Virgin Mobile's Helio Buy Will Bring Youth-Focused Services

HelioMarketing plans to communicate Virgin Mobile USA's acquisition of SK Telecom's U.S. mobile unit Helio may seem a bit fuzzy today, but expect the acquired youth-focused services to serve as fodder for future messaging to attract new business. 

Virgin Mobile's $39 million stock deal announced Friday, which should close between July and September, will give customers location-based GPS services and direct connections to Google's YouTube and News Corp.'s MySpace.

Consumers should see Helio's advanced data platform and features integrated into Virgin Mobile handsets beginning in 2009. The plan aims to complement existing services such as the Sugar Mama program, which lets people earn free minutes in exchange for viewing advertising content online.

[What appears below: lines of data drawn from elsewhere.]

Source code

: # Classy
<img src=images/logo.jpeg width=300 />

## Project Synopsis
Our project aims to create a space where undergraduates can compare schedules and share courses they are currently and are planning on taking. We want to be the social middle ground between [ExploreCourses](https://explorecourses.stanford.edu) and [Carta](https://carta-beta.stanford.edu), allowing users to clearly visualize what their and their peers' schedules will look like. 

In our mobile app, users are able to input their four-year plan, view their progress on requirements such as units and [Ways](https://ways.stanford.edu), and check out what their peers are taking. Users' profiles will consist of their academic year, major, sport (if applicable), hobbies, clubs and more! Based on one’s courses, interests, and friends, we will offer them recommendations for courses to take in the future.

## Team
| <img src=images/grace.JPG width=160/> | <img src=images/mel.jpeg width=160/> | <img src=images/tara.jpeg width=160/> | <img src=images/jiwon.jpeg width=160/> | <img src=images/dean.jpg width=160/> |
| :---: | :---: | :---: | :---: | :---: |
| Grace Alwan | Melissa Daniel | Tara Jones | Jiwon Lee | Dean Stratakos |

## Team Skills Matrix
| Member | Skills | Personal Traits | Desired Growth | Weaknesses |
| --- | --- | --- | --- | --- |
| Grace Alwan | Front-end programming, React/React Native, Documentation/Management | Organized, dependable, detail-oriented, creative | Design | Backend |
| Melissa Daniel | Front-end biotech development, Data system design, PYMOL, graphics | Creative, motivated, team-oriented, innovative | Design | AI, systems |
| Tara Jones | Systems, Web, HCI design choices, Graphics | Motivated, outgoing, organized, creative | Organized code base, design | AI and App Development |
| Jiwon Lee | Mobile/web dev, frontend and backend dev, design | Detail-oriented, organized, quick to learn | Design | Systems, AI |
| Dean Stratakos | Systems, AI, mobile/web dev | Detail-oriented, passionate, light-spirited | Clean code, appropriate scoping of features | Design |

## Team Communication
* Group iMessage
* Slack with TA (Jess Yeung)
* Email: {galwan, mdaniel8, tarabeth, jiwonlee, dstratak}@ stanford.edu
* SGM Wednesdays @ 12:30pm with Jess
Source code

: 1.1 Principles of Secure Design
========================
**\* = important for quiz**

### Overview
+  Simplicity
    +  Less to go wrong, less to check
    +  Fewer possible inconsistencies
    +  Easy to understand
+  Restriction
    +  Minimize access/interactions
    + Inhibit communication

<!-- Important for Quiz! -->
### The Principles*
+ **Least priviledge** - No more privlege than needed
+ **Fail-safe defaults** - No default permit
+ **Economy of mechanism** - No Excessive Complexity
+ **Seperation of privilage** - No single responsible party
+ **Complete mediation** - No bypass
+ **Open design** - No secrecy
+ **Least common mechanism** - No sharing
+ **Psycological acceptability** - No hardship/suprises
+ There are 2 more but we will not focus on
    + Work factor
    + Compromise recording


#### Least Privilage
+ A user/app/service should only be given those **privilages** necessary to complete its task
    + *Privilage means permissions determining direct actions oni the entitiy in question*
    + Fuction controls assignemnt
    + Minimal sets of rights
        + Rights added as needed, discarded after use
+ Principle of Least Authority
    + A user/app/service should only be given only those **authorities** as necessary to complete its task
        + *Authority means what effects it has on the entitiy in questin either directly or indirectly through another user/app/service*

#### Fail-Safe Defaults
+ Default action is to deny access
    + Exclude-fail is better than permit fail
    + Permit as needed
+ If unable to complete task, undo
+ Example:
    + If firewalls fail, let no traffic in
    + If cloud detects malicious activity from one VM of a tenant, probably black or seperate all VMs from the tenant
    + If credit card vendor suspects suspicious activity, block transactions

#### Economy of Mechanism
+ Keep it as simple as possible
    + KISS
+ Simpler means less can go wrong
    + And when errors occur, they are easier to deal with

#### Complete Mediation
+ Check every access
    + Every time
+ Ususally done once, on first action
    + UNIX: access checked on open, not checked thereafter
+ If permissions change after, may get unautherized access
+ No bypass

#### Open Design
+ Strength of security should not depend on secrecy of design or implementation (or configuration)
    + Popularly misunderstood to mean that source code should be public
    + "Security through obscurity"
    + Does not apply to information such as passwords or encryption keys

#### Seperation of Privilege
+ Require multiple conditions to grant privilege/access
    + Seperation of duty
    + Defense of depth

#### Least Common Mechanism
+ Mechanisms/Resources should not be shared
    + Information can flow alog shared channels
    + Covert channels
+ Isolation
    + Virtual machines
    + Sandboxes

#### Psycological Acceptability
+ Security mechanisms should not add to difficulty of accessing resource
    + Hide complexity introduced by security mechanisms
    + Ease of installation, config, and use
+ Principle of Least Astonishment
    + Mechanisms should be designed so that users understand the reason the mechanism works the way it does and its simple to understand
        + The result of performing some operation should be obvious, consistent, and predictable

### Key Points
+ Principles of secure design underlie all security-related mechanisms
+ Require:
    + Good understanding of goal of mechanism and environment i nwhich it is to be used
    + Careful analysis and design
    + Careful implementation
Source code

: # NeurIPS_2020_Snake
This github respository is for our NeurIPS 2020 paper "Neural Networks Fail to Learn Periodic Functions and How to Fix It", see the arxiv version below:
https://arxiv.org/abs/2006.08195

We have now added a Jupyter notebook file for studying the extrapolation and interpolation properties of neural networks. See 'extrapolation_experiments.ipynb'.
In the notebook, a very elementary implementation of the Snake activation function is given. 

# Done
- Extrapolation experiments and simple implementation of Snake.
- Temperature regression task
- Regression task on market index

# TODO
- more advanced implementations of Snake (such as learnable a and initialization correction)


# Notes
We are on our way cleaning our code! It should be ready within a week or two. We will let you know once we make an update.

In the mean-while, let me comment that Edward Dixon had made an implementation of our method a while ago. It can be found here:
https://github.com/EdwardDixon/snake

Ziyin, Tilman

Virgin Mobile USA CEO Dan Schulman told investors and analysts that the company intends to target the approximately 140 million postpaid customers who spend between $40 and $70 monthly. "About 20% of disconnects go to post-paid services and in order to retain our highest-value customers we need a full suite of services," he added.



Spending on average $80 per month for voice and data services, Helio's 170,000 customers are considered among the industry's most valuable, although many bailed for rivals earlier this year.

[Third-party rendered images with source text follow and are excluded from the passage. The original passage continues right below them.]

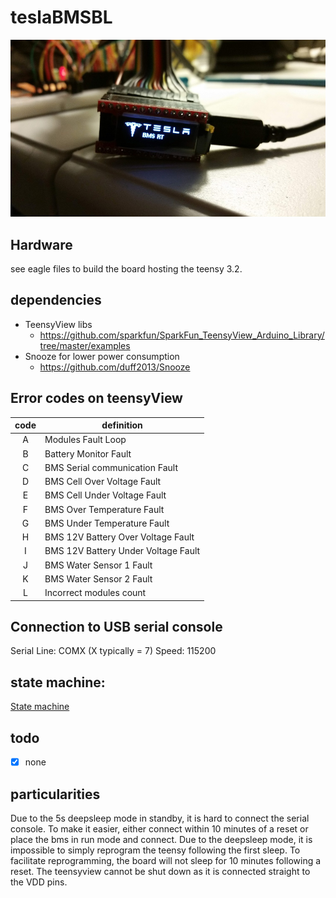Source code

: # teslaBMSBL

![Tesla BMS BL](misc/20190319_221311.jpg)

## Hardware
see eagle files to build the board hosting the teensy 3.2.

## dependencies
- TeensyView libs
	- https://github.com/sparkfun/SparkFun_TeensyView_Arduino_Library/tree/master/examples
- Snooze for lower power consumption
	- https://github.com/duff2013/Snooze
	
## Error codes on teensyView

| code | definition | 
|:----:|------------|
| A | Modules Fault Loop |
| B | Battery Monitor Fault |
| C | BMS Serial communication Fault |
| D | BMS Cell Over Voltage Fault |
| E | BMS Cell Under Voltage Fault |
| F | BMS Over Temperature Fault |
| G | BMS Under Temperature Fault |
| H | BMS 12V Battery Over Voltage Fault |
| I | BMS 12V Battery Under Voltage Fault |
| J | BMS Water Sensor 1 Fault |
| K | BMS Water Sensor 2 Fault |
| L | Incorrect modules count |

## Connection to USB serial console

Serial Line: COMX (X typically = 7)
Speed: 115200

## state machine:
[State machine](https://online.visual-paradigm.com/w/pmcoivfe/diagrams.jsp#diagram:proj=0&id=3)
## todo
- [X] none
	
## particularities
Due to the 5s deepsleep mode in standby, it is hard to connect the serial console. To make it easier, either connect within 10 minutes of a reset or place the bms in run mode and connect.
Due to the deepsleep mode, it is impossible to simply reprogram the teensy following the first sleep. To facilitate reprogramming, the board will not sleep for 10 minutes following a reset.
The teensyview cannot be shut down as it is connected straight to the VDD pins.

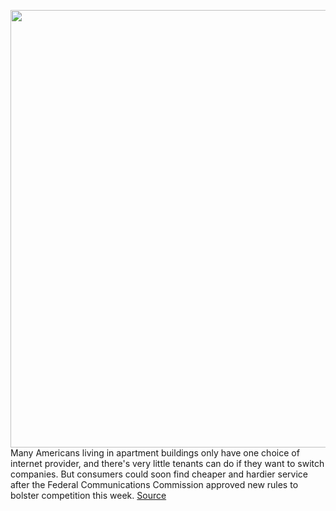 <img src='https://cdn.vox-cdn.com/thumbor/hTezcb0sVygZKBbgCSfbCcFEvWM=/0x0:3000x2000/1200x800/filters:focal(1260x760:1740x1240)/cdn.vox-cdn.com/uploads/chorus_image/image/70518057/acastro_170711_1777_0005.0.jpg' width='700px' /><br/>
Many Americans living in apartment buildings only have one choice of internet provider, and there's very little tenants can do if they want to switch companies. But consumers could soon find cheaper and hardier service after the Federal Communications Commission approved new rules to bolster competition this week.
<a href='https://www.theverge.com/2022/2/16/22937733/fcc-broadband-competition-apartments-landlords-agreements'> Source <a/>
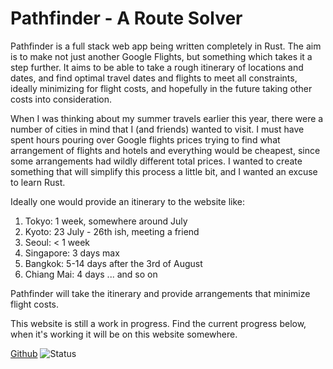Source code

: # Pathfinder - A Route Solver

Pathfinder is a full stack web app being written completely in Rust. The aim is to make not just another Google Flights, but something which takes it a step further. It aims to be able to take a rough itinerary of locations and dates, and find optimal travel dates and flights to meet all constraints, ideally minimizing for flight costs, and hopefully in the future taking other costs into consideration.

When I was thinking about my summer travels earlier this year, there were a number of cities in mind that I (and friends) wanted to visit. I must have spent hours pouring over Google flights prices trying to find what arrangement of flights and hotels and everything would be cheapest, since some arrangements had wildly different total prices. I wanted to create something that will simplify this process a little bit, and I wanted an excuse to learn Rust. 

Ideally one would provide an itinerary to the website like:

1. Tokyo: 1 week, somewhere around July
2. Kyoto: 23 July - 26th ish, meeting a friend
3. Seoul: < 1 week
4. Singapore: 3 days max
5. Bangkok: 5-14 days after the 3rd of August
6. Chiang Mai: 4 days
... and so on

Pathfinder will take the itinerary and provide arrangements that minimize flight costs.

This website is still a work in progress. Find the current progress below, when it's working it will be on this website somewhere.

[Github](https://github.com/dpbaines/route-solver)
![Status](https://github.com/dpbaines/route-solver/actions/workflows/rust.yml/badge.svg?branch=main)

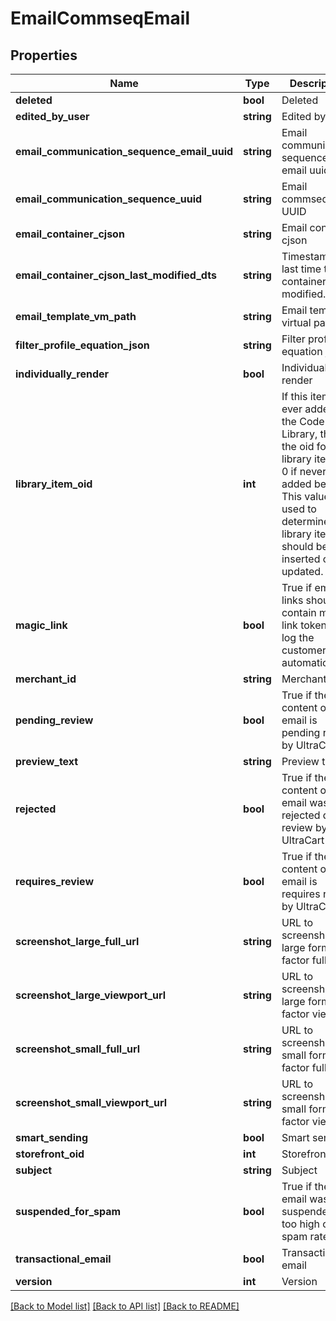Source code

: # EmailCommseqEmail

## Properties
Name | Type | Description | Notes
------------ | ------------- | ------------- | -------------
**deleted** | **bool** | Deleted | [optional] 
**edited_by_user** | **string** | Edited by user | [optional] 
**email_communication_sequence_email_uuid** | **string** | Email communication sequence email uuid | [optional] 
**email_communication_sequence_uuid** | **string** | Email commseq UUID | [optional] 
**email_container_cjson** | **string** | Email container cjson | [optional] 
**email_container_cjson_last_modified_dts** | **string** | Timestamp the last time the container was modified. | [optional] 
**email_template_vm_path** | **string** | Email template virtual path | [optional] 
**filter_profile_equation_json** | **string** | Filter profile equation json | [optional] 
**individually_render** | **bool** | Individually render | [optional] 
**library_item_oid** | **int** | If this item was ever added to the Code Library, this is the oid for that library item, or 0 if never added before.  This value is used to determine if a library item should be inserted or updated. | [optional] 
**magic_link** | **bool** | True if email links should contain magic link tokens to log the customer in automatically | [optional] 
**merchant_id** | **string** | Merchant ID | [optional] 
**pending_review** | **bool** | True if the content of this email is pending review by UltraCart | [optional] 
**preview_text** | **string** | Preview text | [optional] 
**rejected** | **bool** | True if the content of this email was rejected during review by UltraCart | [optional] 
**requires_review** | **bool** | True if the content of this email is requires review by UltraCart | [optional] 
**screenshot_large_full_url** | **string** | URL to screenshot in large form factor full page | [optional] 
**screenshot_large_viewport_url** | **string** | URL to screenshot in large form factor viewport | [optional] 
**screenshot_small_full_url** | **string** | URL to screenshot in small form factor full page | [optional] 
**screenshot_small_viewport_url** | **string** | URL to screenshot in small form factor viewport | [optional] 
**smart_sending** | **bool** | Smart sending | [optional] 
**storefront_oid** | **int** | Storefront oid | [optional] 
**subject** | **string** | Subject | [optional] 
**suspended_for_spam** | **bool** | True if the email was suspended for too high of a spam rate. | [optional] 
**transactional_email** | **bool** | Transactional email | [optional] 
**version** | **int** | Version | [optional] 

[[Back to Model list]](../README.md#documentation-for-models) [[Back to API list]](../README.md#documentation-for-api-endpoints) [[Back to README]](../README.md)


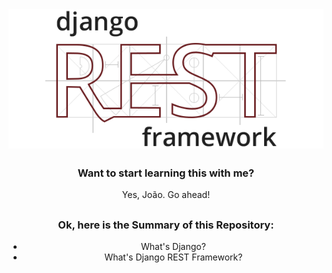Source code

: <div width="100%" align="center">
 <img align="center" src="https://raw.githubusercontent.com/joaolessab/Django-REST-Framework/main/media/logo.png" />
</div>

##

<div align="center">
 <h3>Want to start learning this with me?</h3>
 <p>Yes, João. Go ahead!</p>
</div>

##

<div align="center">
 <h3>Ok, here is the Summary of this Repository:</h3> 

 <ul>
  <li>What's Django?</li>
  <li>What's Django REST Framework?</li>
 </ul>
</div>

Although Helio's mobile phones--manufactured in part by Samsung--sold through select big-box retailer Fry's Electronics and mom-and-pop outlets, Jan Dawson, an analyst at research firm Ovum, says the mobile provider lacked the storefronts and at the least, the retail distribution network telecom companies need to thrive.

Helio's marketing and advertising efforts focused on word of mouth and online, along with billboards in major cities like New York and San Francisco. "There was little television advertising and a lot relied on word of mouth," Dawson says. "They weren't spending anything on advertising compared with the big players."

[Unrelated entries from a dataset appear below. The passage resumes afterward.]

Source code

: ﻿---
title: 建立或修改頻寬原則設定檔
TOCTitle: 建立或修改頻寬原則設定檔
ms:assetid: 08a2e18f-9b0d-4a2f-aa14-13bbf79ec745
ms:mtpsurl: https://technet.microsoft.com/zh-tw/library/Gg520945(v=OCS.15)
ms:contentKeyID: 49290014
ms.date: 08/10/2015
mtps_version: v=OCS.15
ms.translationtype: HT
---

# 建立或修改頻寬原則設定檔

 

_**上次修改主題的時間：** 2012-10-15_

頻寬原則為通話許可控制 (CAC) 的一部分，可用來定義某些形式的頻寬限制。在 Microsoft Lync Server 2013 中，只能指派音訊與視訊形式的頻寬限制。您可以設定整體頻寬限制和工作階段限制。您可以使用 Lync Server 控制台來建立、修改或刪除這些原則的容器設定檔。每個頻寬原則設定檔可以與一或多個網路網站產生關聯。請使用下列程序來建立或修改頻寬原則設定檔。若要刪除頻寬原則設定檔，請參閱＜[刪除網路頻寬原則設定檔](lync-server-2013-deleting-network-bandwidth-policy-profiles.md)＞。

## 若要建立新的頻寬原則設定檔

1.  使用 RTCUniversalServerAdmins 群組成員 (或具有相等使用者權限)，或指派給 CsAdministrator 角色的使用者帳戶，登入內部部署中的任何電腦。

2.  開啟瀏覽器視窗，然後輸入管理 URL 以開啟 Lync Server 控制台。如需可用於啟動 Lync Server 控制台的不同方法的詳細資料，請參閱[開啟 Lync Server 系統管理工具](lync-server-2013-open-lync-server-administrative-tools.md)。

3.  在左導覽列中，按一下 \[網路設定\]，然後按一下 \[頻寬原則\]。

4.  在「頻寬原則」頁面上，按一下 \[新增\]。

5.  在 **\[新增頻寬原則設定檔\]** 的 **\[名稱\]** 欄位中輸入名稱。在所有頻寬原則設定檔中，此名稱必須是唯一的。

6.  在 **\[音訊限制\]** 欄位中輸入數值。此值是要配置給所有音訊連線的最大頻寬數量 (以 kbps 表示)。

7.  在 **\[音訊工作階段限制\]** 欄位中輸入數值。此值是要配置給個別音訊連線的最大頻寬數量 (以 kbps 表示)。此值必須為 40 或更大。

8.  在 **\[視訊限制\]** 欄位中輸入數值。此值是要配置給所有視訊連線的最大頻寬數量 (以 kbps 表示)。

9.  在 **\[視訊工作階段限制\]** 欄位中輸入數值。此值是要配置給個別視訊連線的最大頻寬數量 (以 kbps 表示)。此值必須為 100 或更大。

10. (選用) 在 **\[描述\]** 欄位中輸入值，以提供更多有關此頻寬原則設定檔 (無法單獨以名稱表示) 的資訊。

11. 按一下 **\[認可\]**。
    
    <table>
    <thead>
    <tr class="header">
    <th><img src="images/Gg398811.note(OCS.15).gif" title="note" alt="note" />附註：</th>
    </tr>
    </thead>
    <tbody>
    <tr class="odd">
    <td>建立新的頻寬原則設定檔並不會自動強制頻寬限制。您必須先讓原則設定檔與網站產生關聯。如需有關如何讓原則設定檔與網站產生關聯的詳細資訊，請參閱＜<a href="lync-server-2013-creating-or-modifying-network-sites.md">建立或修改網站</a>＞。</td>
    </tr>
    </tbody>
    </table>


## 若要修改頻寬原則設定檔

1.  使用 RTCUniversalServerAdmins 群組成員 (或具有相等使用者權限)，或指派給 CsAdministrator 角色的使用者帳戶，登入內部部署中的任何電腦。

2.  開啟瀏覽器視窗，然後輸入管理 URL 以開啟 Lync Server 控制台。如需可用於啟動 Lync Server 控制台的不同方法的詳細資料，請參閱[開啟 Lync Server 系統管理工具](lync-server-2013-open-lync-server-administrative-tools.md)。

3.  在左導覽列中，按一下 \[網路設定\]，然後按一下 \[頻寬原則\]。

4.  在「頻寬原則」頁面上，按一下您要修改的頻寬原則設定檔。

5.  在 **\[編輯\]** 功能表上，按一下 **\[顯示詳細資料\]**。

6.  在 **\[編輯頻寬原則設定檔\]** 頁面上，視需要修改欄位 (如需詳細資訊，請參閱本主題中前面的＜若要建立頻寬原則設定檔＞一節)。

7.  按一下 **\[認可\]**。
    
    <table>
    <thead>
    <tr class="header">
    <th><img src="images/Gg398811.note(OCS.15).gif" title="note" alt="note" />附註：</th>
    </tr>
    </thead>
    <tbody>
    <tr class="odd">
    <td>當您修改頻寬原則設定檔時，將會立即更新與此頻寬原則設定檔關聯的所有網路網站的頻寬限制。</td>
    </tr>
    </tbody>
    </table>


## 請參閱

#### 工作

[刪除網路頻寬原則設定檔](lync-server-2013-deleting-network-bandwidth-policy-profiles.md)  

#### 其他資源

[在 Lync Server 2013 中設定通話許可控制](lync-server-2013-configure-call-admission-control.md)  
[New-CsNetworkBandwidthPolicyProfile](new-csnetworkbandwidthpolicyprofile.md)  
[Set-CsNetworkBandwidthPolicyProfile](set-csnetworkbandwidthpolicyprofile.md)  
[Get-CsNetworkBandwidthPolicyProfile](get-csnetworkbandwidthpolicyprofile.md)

Similar to Virgin Mobile, Helio is a mobile virtual network operator--a service provider without its own network. The company runs on the back of Sprint's network, like Virgin Mobile, but Sir Richard Branson's company, one of about 200 under the Virgin brand, has the infrastructure and the distribution network that SK Telecom's MVNO never had.

Dawson says the deal strengthens Virgin Mobile's position in the market and provides services to consumers that the company would have spent millions to build from scratch. In fact, Virgin Mobile's Schulman says the company estimates it would take a year to build the technology platform at a cost of $25 million.

Virgin Mobile serves more than 5 million customers, but growth has been slowing from a weak U.S. economy and competition from rivals AT&T Mobility and Verizon Wireless. The acquisition will allow Virgin Mobile to gain more favorable network rates that are no longer tied to Sprint's costs, but rather revenue from minutes, messaging and megabytes pushed across the Sprint network. Another benefit: a $2.50 network use credit for each customer added beginning on July 1, with a cap on $10 million, Schulman says.

South Korea's SK Telecom, as well as Virgin Group, which jointly owns Virgin Mobile with Sprint Nextel, will also each invest $25 million of equity capital in the company.